- Document section
*** Begin section ***

Re: JDBCInputFormat preparation with Flink 1.1-SNAPSHOT and Scala 2.11

Robert Metzger Wed, 16 Mar 2016 02:27:53 -0700

Sorry for joining this discussion late. Maybe this is also interesting for
you:
http://www.confluent.io/blog/bottled-water-real-time-integration-of-postgresql-and-kafka/



On Wed, Mar 9, 2016 at 1:47 PM, Prez Cannady <[email protected]>
wrote:

> Thanks.  Need to dive in a bit better, but I did clarify some things in my
> mind which bear mentioning.
>
> 1. Sourcing JDBC data is not a streaming operation, but a batching one.
> Which makes sense, since you generally slurp rather than stream relational
> data, so within the constraints provided you’ll be operating on whole
> result sets.
> 2. Kafka is useful for mating batch processes (like slurping a database)
> with stream ones (reading out the results of a database query then
> distributed to various processing nodes).

*** End section ***

- Stored data

*** Begin section ***

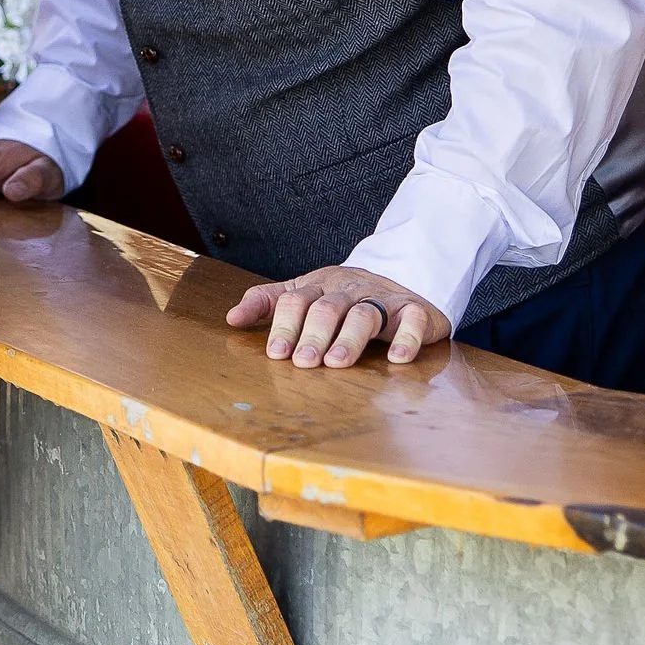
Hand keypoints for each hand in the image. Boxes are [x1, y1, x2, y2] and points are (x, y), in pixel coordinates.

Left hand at [226, 264, 450, 367]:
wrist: (402, 280)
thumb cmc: (344, 298)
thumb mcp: (304, 295)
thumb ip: (268, 304)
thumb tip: (231, 318)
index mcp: (318, 287)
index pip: (295, 300)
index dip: (284, 326)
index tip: (276, 354)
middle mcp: (348, 290)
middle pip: (326, 308)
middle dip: (312, 335)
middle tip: (303, 362)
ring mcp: (382, 298)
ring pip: (364, 313)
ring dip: (349, 338)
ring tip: (337, 363)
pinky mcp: (414, 310)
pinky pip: (412, 319)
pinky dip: (407, 337)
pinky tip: (397, 358)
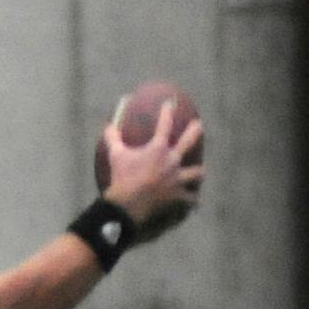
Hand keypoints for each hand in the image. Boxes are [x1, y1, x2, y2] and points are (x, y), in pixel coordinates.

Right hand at [100, 102, 204, 237]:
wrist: (128, 205)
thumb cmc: (122, 178)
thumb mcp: (116, 156)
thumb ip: (113, 138)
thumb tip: (108, 125)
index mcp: (158, 149)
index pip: (164, 124)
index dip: (167, 112)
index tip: (170, 103)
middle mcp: (172, 161)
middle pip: (188, 142)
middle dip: (195, 131)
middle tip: (199, 125)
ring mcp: (177, 179)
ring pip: (196, 173)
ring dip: (199, 172)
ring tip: (200, 172)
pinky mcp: (178, 196)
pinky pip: (190, 198)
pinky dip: (193, 200)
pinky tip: (197, 202)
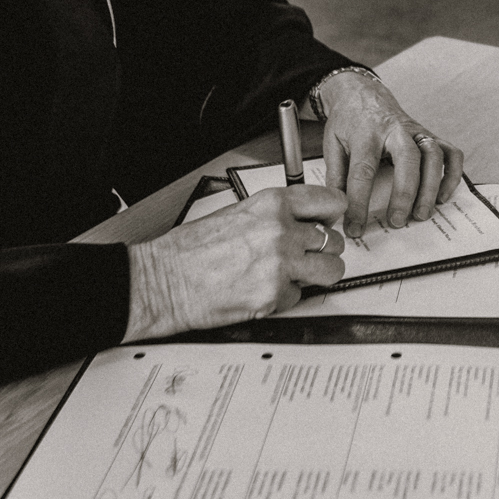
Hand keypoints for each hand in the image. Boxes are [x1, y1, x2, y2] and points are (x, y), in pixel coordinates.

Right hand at [124, 184, 345, 341]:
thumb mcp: (237, 212)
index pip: (330, 200)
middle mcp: (281, 231)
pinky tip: (264, 290)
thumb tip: (303, 221)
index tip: (330, 221)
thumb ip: (275, 214)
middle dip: (323, 250)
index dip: (333, 214)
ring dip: (318, 276)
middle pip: (334, 239)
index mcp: (272, 204)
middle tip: (307, 255)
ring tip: (296, 276)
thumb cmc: (190, 249)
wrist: (164, 281)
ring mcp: (281, 264)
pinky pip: (301, 297)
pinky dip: (287, 298)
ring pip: (331, 270)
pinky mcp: (276, 295)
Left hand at [317, 70, 465, 235]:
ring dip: (431, 188)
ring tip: (421, 214)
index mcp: (365, 133)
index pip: (362, 171)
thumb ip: (336, 175)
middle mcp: (395, 130)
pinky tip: (442, 197)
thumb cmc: (348, 122)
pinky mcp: (430, 135)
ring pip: (433, 156)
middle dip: (404, 193)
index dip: (359, 203)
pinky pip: (451, 153)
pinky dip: (452, 175)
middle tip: (397, 221)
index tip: (355, 228)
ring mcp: (417, 131)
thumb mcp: (332, 144)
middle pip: (407, 159)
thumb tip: (338, 207)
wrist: (363, 93)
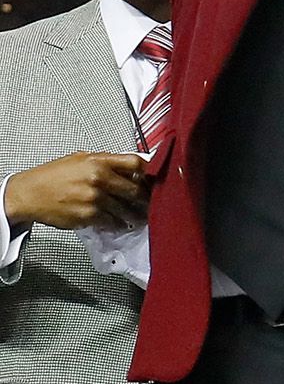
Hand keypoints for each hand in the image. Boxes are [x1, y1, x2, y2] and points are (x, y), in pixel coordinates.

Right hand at [4, 153, 149, 233]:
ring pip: (126, 209)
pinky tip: (121, 224)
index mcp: (99, 161)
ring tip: (140, 217)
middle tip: (152, 202)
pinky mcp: (89, 216)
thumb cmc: (52, 176)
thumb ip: (105, 162)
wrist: (29, 194)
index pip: (135, 163)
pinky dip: (118, 224)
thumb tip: (128, 168)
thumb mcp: (80, 159)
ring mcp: (95, 199)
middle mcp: (99, 178)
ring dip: (135, 215)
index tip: (155, 178)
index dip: (149, 171)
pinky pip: (112, 222)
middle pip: (135, 189)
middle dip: (145, 198)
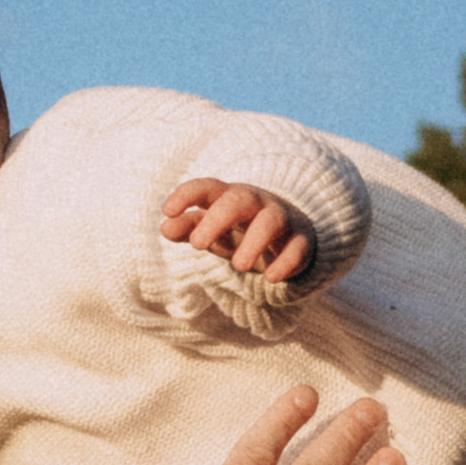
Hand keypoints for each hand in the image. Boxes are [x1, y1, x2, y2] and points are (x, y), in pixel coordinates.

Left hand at [162, 176, 315, 282]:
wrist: (286, 234)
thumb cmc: (238, 229)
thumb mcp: (211, 229)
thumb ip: (188, 227)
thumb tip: (165, 227)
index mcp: (228, 197)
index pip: (207, 187)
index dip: (186, 195)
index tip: (167, 210)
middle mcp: (255, 203)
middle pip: (239, 200)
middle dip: (218, 219)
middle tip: (197, 245)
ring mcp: (280, 219)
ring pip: (271, 221)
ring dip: (254, 242)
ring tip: (238, 267)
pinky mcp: (300, 241)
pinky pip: (297, 247)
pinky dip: (286, 262)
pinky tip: (271, 278)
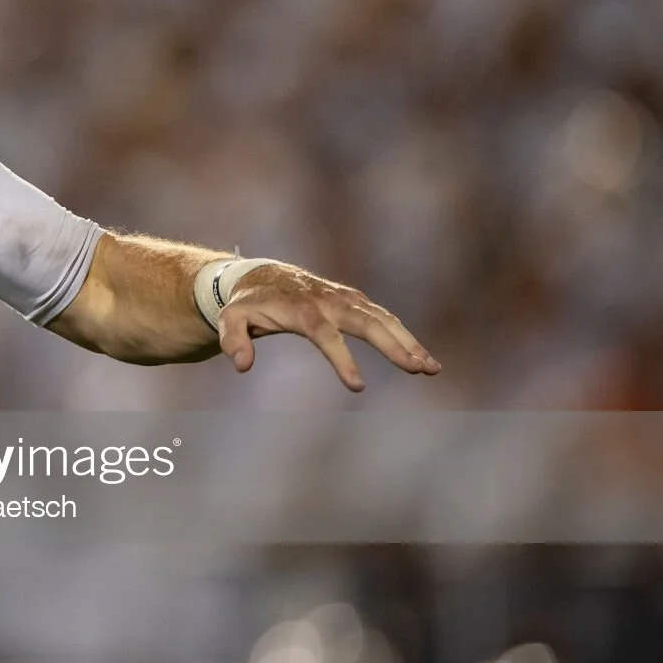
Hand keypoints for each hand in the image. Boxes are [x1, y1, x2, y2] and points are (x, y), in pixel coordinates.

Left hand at [218, 265, 440, 391]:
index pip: (326, 335)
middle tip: (418, 369)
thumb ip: (233, 340)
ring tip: (431, 368)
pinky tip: (421, 356)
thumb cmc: (246, 303)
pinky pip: (383, 317)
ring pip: (383, 319)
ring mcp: (345, 299)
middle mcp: (329, 301)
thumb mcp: (230, 318)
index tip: (358, 386)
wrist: (261, 276)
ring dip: (408, 341)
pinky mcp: (355, 301)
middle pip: (367, 323)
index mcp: (302, 310)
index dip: (342, 359)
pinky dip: (404, 334)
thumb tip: (242, 365)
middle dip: (394, 346)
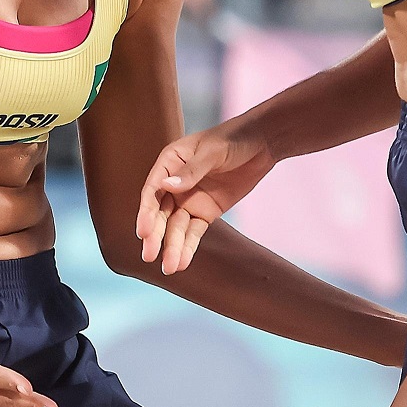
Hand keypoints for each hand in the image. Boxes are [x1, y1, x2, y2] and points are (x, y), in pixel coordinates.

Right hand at [136, 127, 275, 273]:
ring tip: (169, 268)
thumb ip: (191, 171)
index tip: (144, 231)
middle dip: (155, 235)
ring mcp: (190, 199)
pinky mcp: (206, 212)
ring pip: (176, 227)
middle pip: (160, 212)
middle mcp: (175, 183)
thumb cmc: (234, 138)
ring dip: (172, 246)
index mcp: (170, 163)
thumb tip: (164, 186)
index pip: (153, 190)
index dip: (146, 211)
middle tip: (149, 255)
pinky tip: (182, 263)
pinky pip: (194, 232)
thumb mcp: (213, 152)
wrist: (262, 144)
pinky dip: (188, 247)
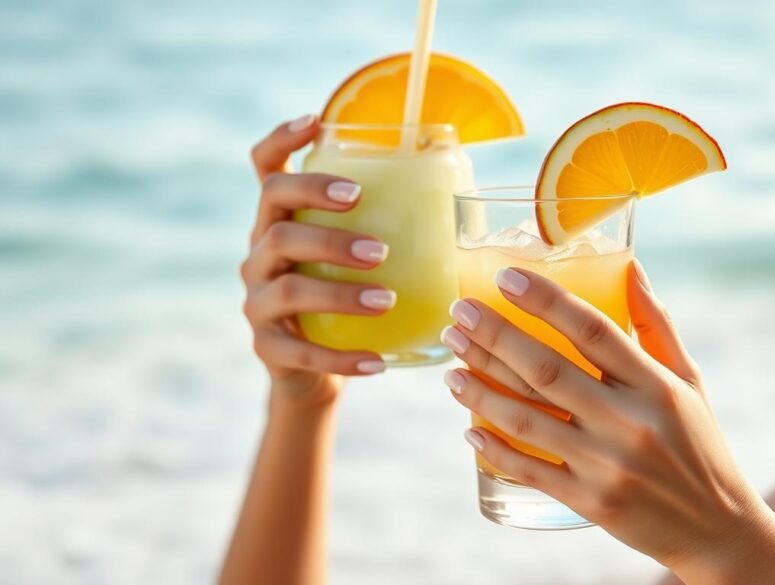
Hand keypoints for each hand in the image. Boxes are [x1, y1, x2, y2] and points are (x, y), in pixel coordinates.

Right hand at [241, 114, 391, 404]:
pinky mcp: (267, 348)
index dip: (282, 140)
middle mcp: (259, 253)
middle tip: (381, 247)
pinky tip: (378, 361)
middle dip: (329, 227)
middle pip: (277, 221)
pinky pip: (302, 352)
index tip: (316, 123)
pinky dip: (342, 358)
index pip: (266, 168)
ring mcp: (258, 301)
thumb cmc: (345, 302)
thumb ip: (387, 228)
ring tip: (388, 300)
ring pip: (289, 287)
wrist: (309, 372)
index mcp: (280, 220)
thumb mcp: (354, 261)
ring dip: (340, 292)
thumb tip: (466, 196)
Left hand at [441, 261, 774, 583]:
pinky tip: (467, 426)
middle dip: (494, 338)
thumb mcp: (688, 380)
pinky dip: (494, 448)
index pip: (593, 329)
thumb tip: (629, 265)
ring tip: (451, 365)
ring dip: (480, 389)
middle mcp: (631, 423)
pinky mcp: (591, 502)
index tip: (505, 278)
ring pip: (527, 420)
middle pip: (547, 370)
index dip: (545, 300)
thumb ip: (656, 324)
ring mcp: (608, 466)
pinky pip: (530, 469)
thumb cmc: (699, 444)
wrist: (716, 528)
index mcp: (656, 386)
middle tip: (459, 315)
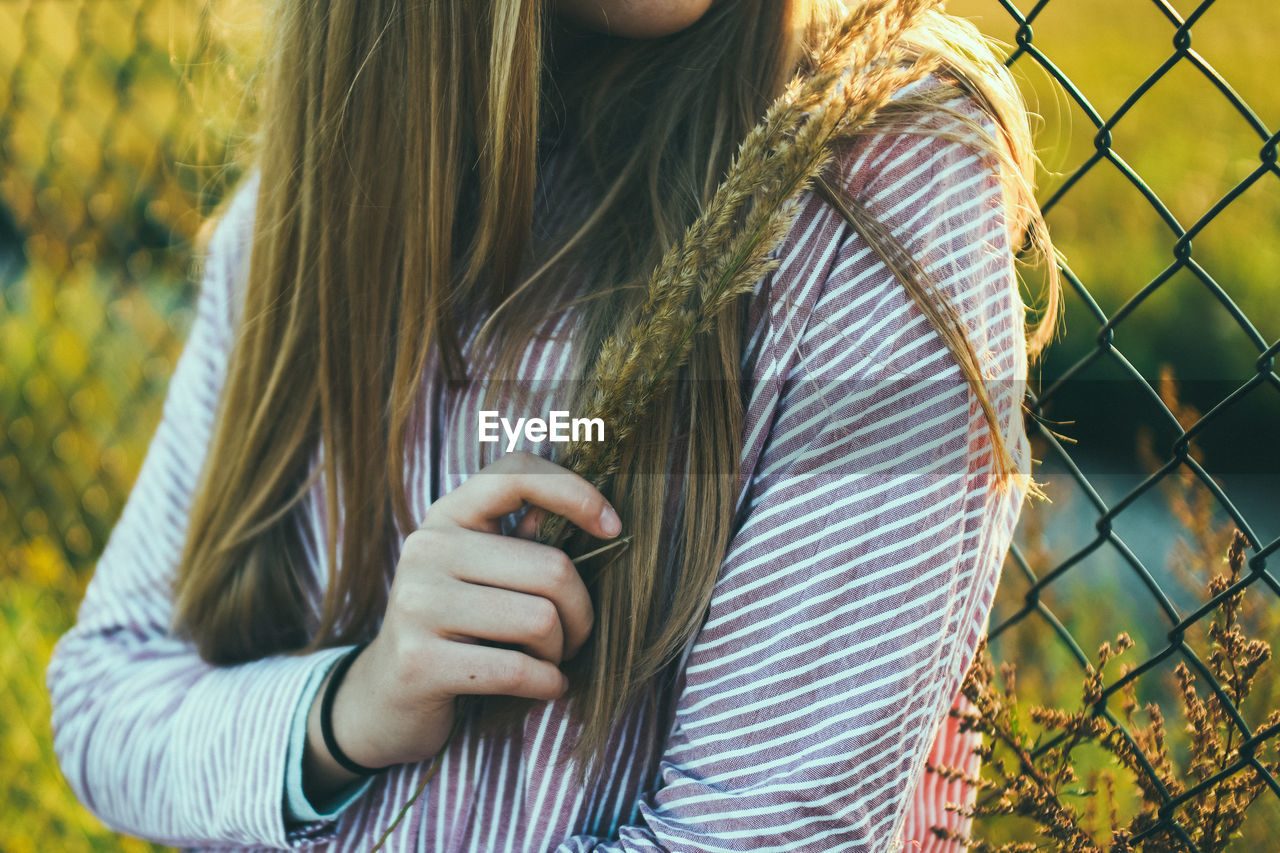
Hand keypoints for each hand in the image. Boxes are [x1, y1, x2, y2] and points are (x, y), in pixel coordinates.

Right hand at [302, 451, 620, 800]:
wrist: (385, 699)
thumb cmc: (456, 629)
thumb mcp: (482, 573)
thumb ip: (526, 540)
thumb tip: (597, 512)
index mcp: (448, 516)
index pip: (517, 473)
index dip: (576, 493)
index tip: (612, 528)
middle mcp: (427, 549)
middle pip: (552, 568)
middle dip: (581, 613)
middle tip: (573, 636)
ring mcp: (417, 604)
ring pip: (541, 621)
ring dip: (561, 652)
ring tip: (549, 661)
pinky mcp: (420, 661)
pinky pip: (518, 670)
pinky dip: (547, 684)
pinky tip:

*** End section ***

- Complete the following
1: In the message about JDBCInputFormat and Flink, what kind of operation is sourcing JDBC data said to be?
2: Write what follows in the message about JDBCInputFormat and Flink, picking up after its last line.

- Answers to the exercise
1: A batching operation, not a streaming one.

2:
>
> Prez Cannady
> p: 617 500 3378
> e: [email protected]
> GH: https://github.com/opencorrelate
> LI: https://www.linkedin.com/in/revprez
>
>
>
>
>
>
>
>
>
> On Mar 9, 2016, at 6:46 AM, Prez Cannady <[email protected]>
> wrote:
>
> I suspected as much (the tuple size limitation).  Creating my own
> InputFormat seems to be the best solution, but before i go down that rabbit
> hole I wanted to see at least a semi-trivial working example of
> JDBCInputFormat with Scala 2.11.
>
> I’d appreciate a look at that prototype if its publicly available (even if
> it is Java). I might glean a hint from it.
>
> Prez Cannady
> p: 617 500 3378
> e: [email protected]
> GH: https://github.com/opencorrelate
> LI: https://www.linkedin.com/in/revprez
>
> On Mar 9, 2016, at 3:25 AM, Chesnay Schepler <[email protected]> wrote:
>
> you can always create your own InputFormat, but there is no
> AbstractJDBCInputFormat if that's what you were looking for.
>
> When you say arbitrary tuple size, do you mean a) a size greater than 25,
> or b) tuples of different sizes?
> If a) unless you are fine with using nested tuples you won't get around
> the tuple size limitation. Since the user has to be aware of the nesting
> (since the fields can be accessed directly via tuple.f0 etc), this can't
> really be done in a general-purpose fashion.
> If b) this will straight-up not work with tuples.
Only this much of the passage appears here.